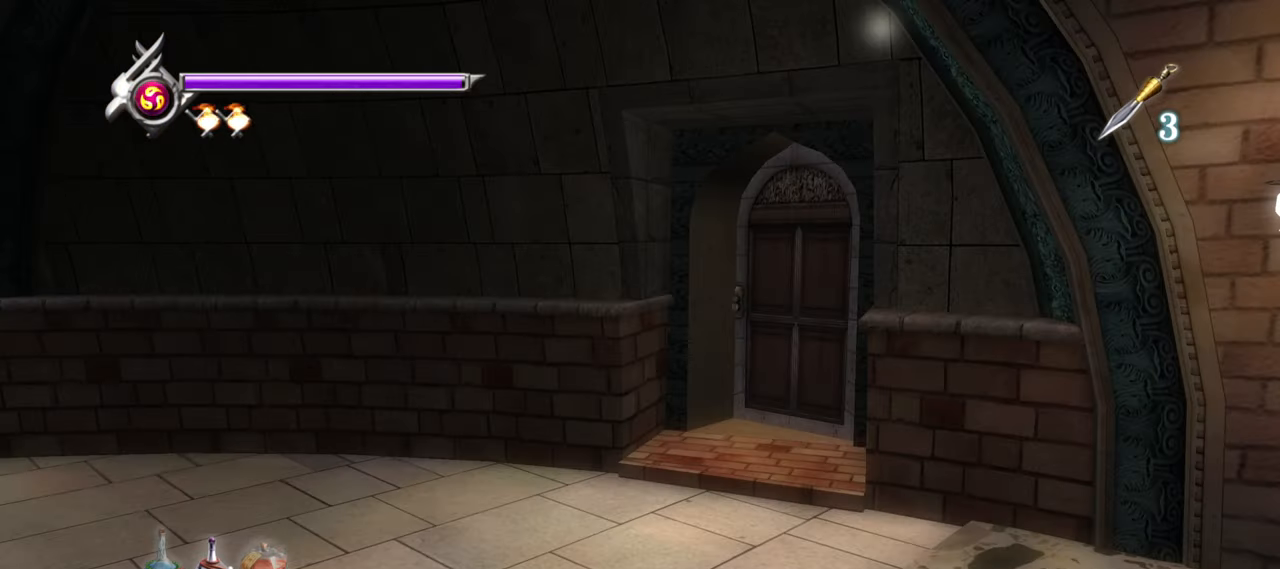
{"buttons": [], "left_stick": "center", "right_stick": "center", "button_events": [[66, "CIRCLE", "up"], [116, "CIRCLE", "down"], [183, "CIRCLE", "up"]]}
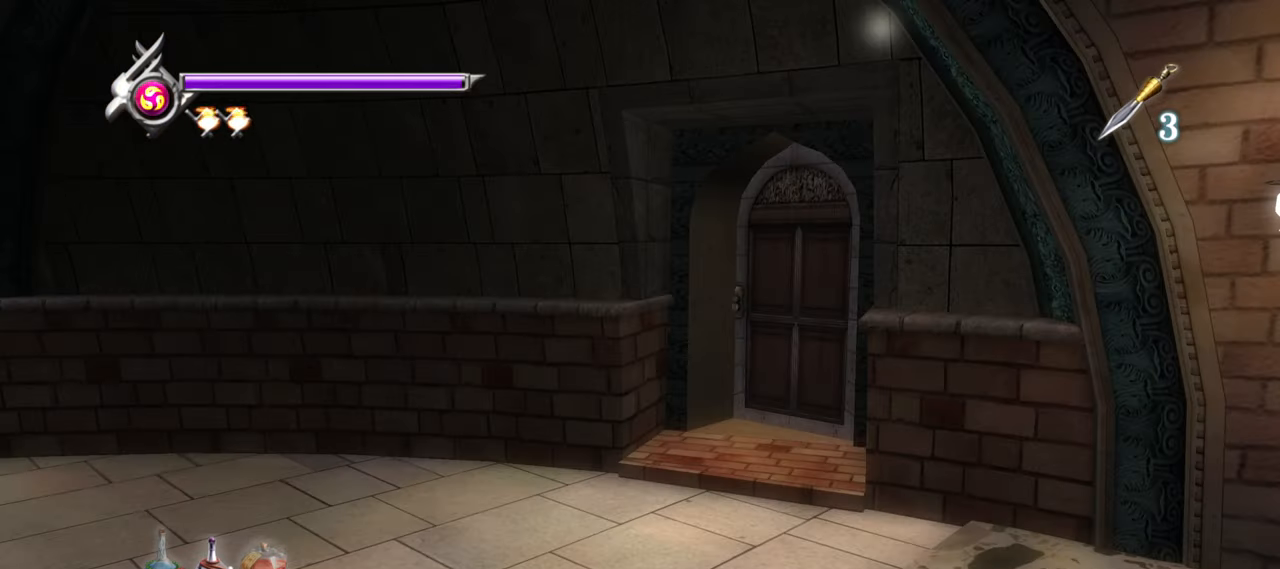
{"buttons": [], "left_stick": "down-left", "right_stick": "center", "button_events": []}
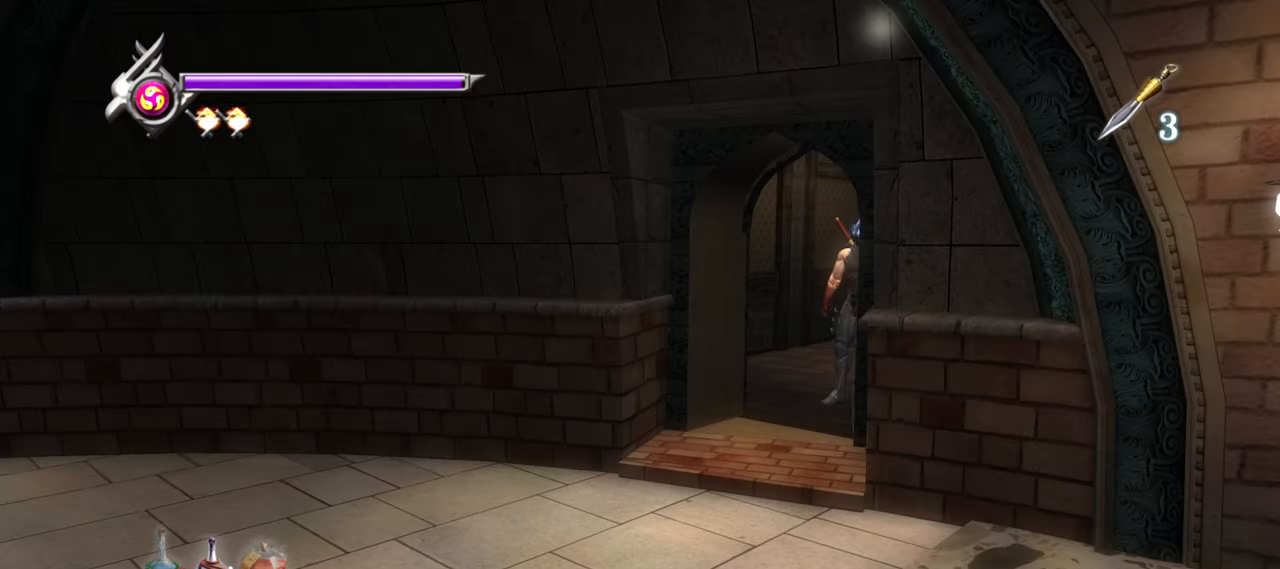
{"buttons": [], "left_stick": "down-left", "right_stick": "center", "button_events": []}
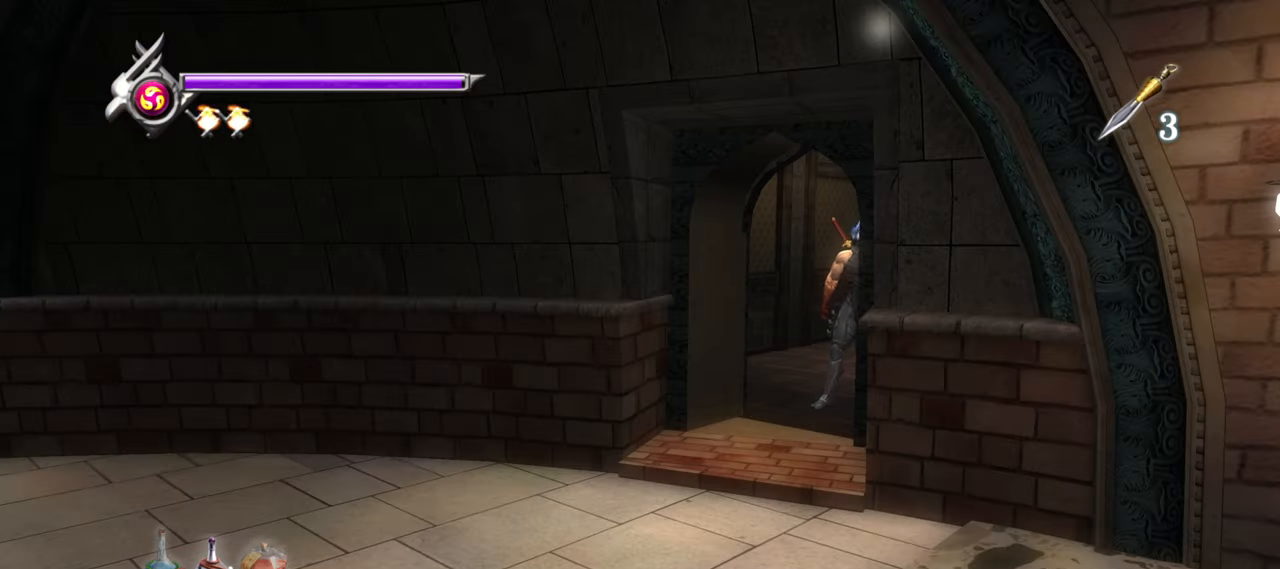
{"buttons": [], "left_stick": "down-left", "right_stick": "center", "button_events": [[16, "SQUARE", "down"], [33, "CROSS", "down"], [166, "SQUARE", "up"], [316, "CROSS", "up"], [366, "CROSS", "down"], [366, "SQUARE", "down"], [450, "CROSS", "up"], [450, "SQUARE", "up"]]}
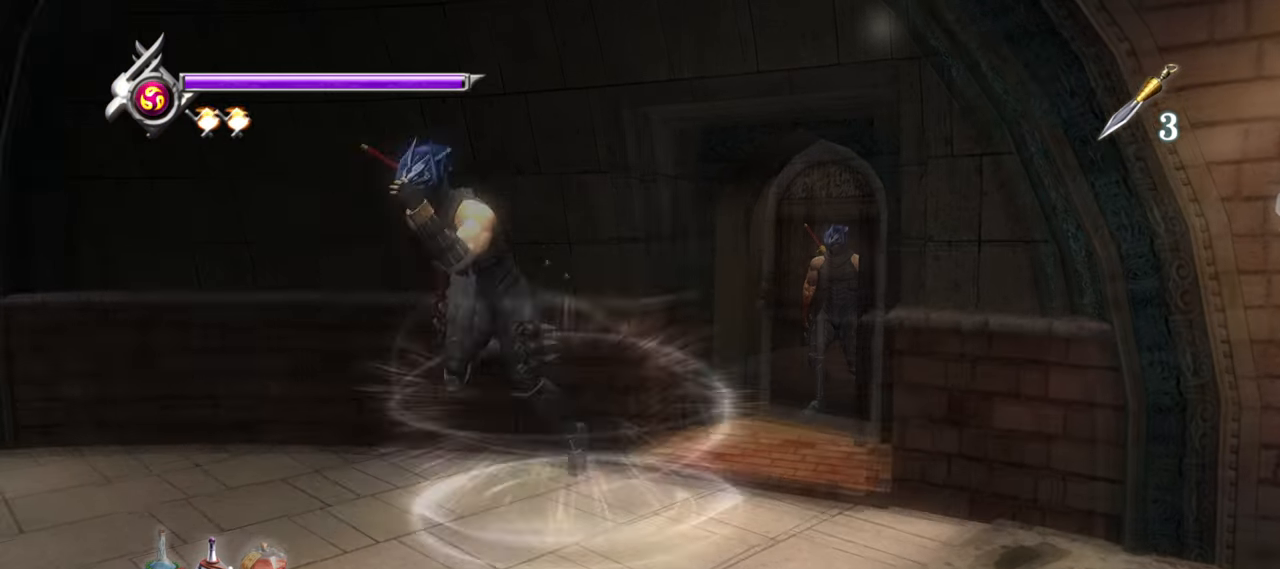
{"buttons": [], "left_stick": "down-left", "right_stick": "center", "button_events": [[16, "CROSS", "down"], [16, "SQUARE", "down"], [100, "SQUARE", "up"], [116, "CROSS", "up"]]}
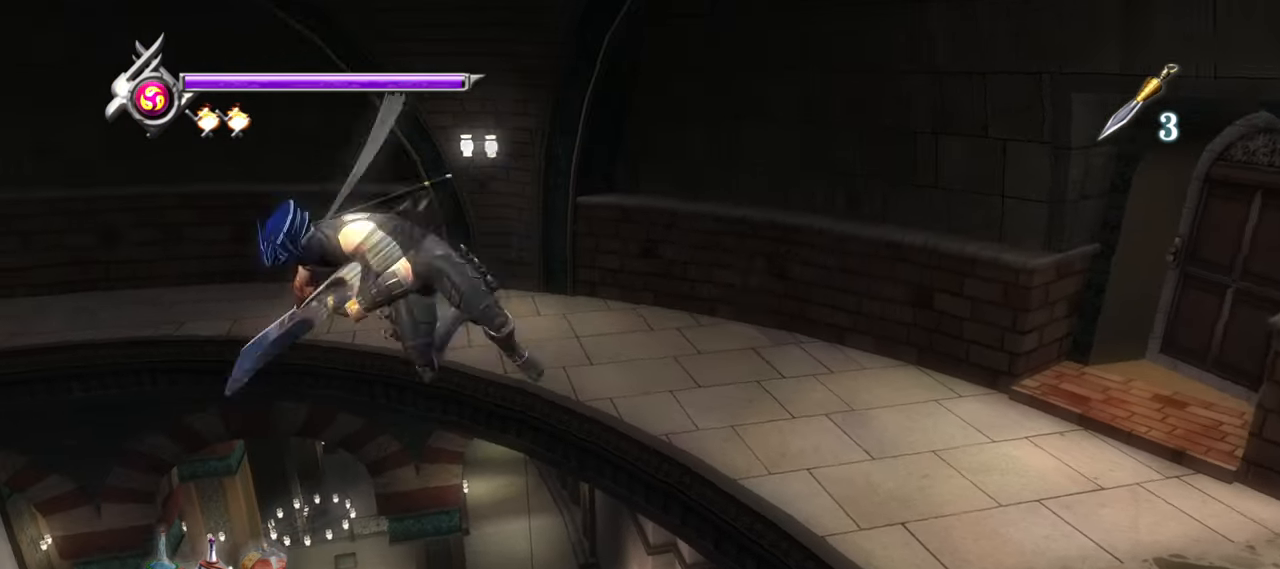
{"buttons": [], "left_stick": "down-left", "right_stick": "center", "button_events": []}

**Task directions:** Reproduce the records, all of them, word for word; omit the pictures.

**Solution:**
{"buttons": [], "left_stick": "center", "right_stick": "center", "button_events": [[66, "CIRCLE", "up"], [116, "CIRCLE", "down"], [183, "CIRCLE", "up"]]}
{"buttons": [], "left_stick": "down-left", "right_stick": "center", "button_events": []}
{"buttons": [], "left_stick": "down-left", "right_stick": "center", "button_events": []}
{"buttons": [], "left_stick": "down-left", "right_stick": "center", "button_events": [[16, "SQUARE", "down"], [33, "CROSS", "down"], [166, "SQUARE", "up"], [316, "CROSS", "up"], [366, "CROSS", "down"], [366, "SQUARE", "down"], [450, "CROSS", "up"], [450, "SQUARE", "up"]]}
{"buttons": [], "left_stick": "down-left", "right_stick": "center", "button_events": [[16, "CROSS", "down"], [16, "SQUARE", "down"], [100, "SQUARE", "up"], [116, "CROSS", "up"]]}
{"buttons": [], "left_stick": "down-left", "right_stick": "center", "button_events": []}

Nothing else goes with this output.